= TASK REQUIREMENTS =
According to the reading forum thread, what year was Dark Victory released?

SELECTED TEXT START

I finished Reunion, which was alright (I find MJF’s books decent but unspectacular). All the new characters were interesting (as I’d hope considering it spawned a whole Stargazer series).

I’m now reading Dark Victory, and I’m loving every minute of it. But if I didn’t know better (that the book was released in 1999), I’d think it was packed with Star Trek XI references:

Kirk wears a T-shirt for the 75th annual James Kirk memorial orbital skydiving championships (okay, that one is based on the Generations deleted scene now on YouTube).

Kirk suspects the captain of the Sovereign is a bumped-up space cadet (pot calling the kettle black!).

The Heisenberg (which, admittedly, may not exist) is equipped with Countdown-style holographic screens floating over the control consoles.

I know Bob Orci (claims to) love the Trek novels and draws inspiration from them, but it’s seeming more and more likely that Judith and Garfield Reeves-Stevens are, in fact, from the future.
 
plus five months worth of New Scientist magazines to read from last year.
I say skip New Scientist and read Scientific America. Though the quality of science in SciAm has gone down a bit too, but at least it doesn't have those newspaper style speculative articles that NS has.
But the spec articles are great fodder for story ideas. It's the primary reason I read the magazine, well and it's interesting too for the most part. I've got enough ideas from the NS magazine to give me enough novels for three lifetimes, not including all the ideas I come up with on my own. I'll have to write synopses and leave them for my kids to write.
fair enough.

We've got different purposes for reading these magazines, then. for myself, I'm reading them to keep up to date with the latest in science. if I had the time I would've read Science, because it's a peer reviewed science magazine, but it's a weekly magazine, I just don't have the time to read one every week.
 
I'm 90 pages away from finishing FULL CIRCLE. The best VOYAGER novel I've read in a while. I was thinking about reading the DESTINY trilogy next, but haven't made up my mind. Can any of you guys recommend it?
 
I'm 90 pages away from finishing FULL CIRCLE. The best VOYAGER novel I've read in a while. I was thinking about reading the DESTINY trilogy next, but haven't made up my mind. Can any of you guys recommend it?

Oh HELL yes.
 
^ "It was a pleasure to burn."

Love it!
"If you hide your ignorance, no one will hit you and you'll never learn." (That one jumped off the page at me because it was quoted on The West Wing.)

SELECTED TEXT END
INPUT DATA START

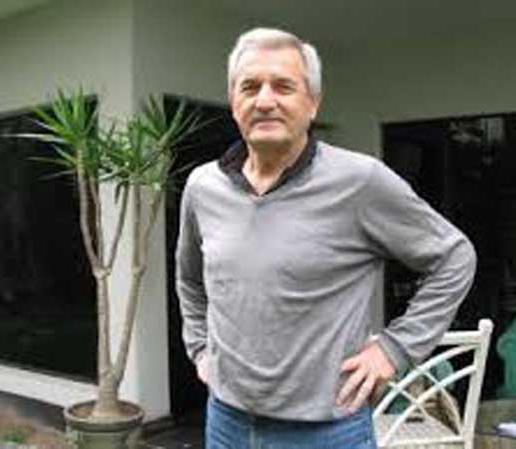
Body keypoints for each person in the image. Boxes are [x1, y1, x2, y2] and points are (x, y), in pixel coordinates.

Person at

INPUT DATA END

= SOLUTION FOR THIS EXERCISE =
1999